Éloïse : Malgré tout, le sujet reste compliqué à aborder et il est toujours mal vu de se plaindre. Beaucoup de problèmes ont été tus trop longtemps et trop de femmes ont pris l’habitude de se taire. Pour celles qui osent aller en justice, elles doivent être prêtes à voir leur parole remise en question. C’est difficile.

Christine : J’ai travaillé comme DRH dans la fonction publique. Je me souviens que les « femmes battues » étaient mal considérées. On estimait qu’elles étaient la cause du problème. Le milieu était masculin mais même les femmes de l’entreprise contribuaient à une forme de mise à l’écart.

Jeanne : Par rapport à une cinquantaine d’années, ça s’est amélioré, mais ce ne sera jamais parfait !

Christine : Aujourd’hui, on parle plus facilement et l’égalité entre femmes et hommes est devenue un vrai sujet. Pour qu’une femme soit l’égale de l’homme, on considère qu’elle doit être capable d’effectuer les mêmes tâches comme porter des charges lourdes, mais ce n’est pas comme cela que les choses fonctionnent.
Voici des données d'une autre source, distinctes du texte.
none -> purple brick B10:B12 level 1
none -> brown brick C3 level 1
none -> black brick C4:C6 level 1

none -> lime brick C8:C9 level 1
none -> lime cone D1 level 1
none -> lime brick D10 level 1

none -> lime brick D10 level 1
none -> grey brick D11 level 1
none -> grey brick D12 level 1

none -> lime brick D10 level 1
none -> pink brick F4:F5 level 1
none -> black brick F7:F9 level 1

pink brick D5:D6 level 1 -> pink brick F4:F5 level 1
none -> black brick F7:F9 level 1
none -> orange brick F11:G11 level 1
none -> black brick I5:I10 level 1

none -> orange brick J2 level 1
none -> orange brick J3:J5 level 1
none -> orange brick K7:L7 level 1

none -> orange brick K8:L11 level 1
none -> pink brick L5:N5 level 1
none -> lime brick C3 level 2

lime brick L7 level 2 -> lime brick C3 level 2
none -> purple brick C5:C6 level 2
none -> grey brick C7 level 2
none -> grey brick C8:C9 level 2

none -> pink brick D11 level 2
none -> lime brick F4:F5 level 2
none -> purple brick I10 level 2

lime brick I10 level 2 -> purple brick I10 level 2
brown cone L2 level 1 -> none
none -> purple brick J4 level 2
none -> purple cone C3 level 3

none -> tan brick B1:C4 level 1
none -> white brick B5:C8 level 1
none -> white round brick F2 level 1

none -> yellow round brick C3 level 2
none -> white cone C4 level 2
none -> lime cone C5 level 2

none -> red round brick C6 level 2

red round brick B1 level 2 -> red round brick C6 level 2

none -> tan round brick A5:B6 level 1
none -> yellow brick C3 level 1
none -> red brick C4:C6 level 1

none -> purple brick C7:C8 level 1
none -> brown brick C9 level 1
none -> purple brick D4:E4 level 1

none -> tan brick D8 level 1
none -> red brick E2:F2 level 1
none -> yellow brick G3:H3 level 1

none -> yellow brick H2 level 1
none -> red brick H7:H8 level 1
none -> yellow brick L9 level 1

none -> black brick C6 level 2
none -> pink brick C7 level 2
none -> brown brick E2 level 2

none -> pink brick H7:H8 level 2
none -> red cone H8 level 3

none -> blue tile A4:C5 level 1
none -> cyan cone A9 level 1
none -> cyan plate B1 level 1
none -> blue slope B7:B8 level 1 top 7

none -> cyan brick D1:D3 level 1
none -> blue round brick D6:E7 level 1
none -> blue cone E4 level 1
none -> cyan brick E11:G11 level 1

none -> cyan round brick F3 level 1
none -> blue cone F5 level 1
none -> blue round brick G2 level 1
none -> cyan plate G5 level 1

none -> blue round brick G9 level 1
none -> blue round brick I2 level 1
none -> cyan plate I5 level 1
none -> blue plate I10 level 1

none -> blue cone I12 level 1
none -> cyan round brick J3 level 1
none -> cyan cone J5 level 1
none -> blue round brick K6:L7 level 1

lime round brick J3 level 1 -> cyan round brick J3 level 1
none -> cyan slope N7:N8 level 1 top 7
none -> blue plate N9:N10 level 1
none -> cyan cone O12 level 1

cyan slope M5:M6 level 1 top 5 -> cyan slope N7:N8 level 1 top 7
Il faut adapter les conditions de travail.

Aurélie : Je n’ai pas envie qu’on pense que j’ai besoin d’un homme pour faire ce qu’il y a à faire. Et s’il y a des tâches physiques à effectuer, j’ai envie de m’en charger moi-même.

Margaux : Il reste des problèmes de vulnérabilité au travail mais aussi dans la rue. On sait bien que les étudiantes que nous encadrons se sentent fragiles dehors.

Jeanne : Il ne faut jamais être seule.

Élisa : Les femmes ne vont pas dans les lieux où elles se sentent en danger.

Anaïs : Ces problèmes sont vite abordés, vite oubliés, on les évoque sans les traiter.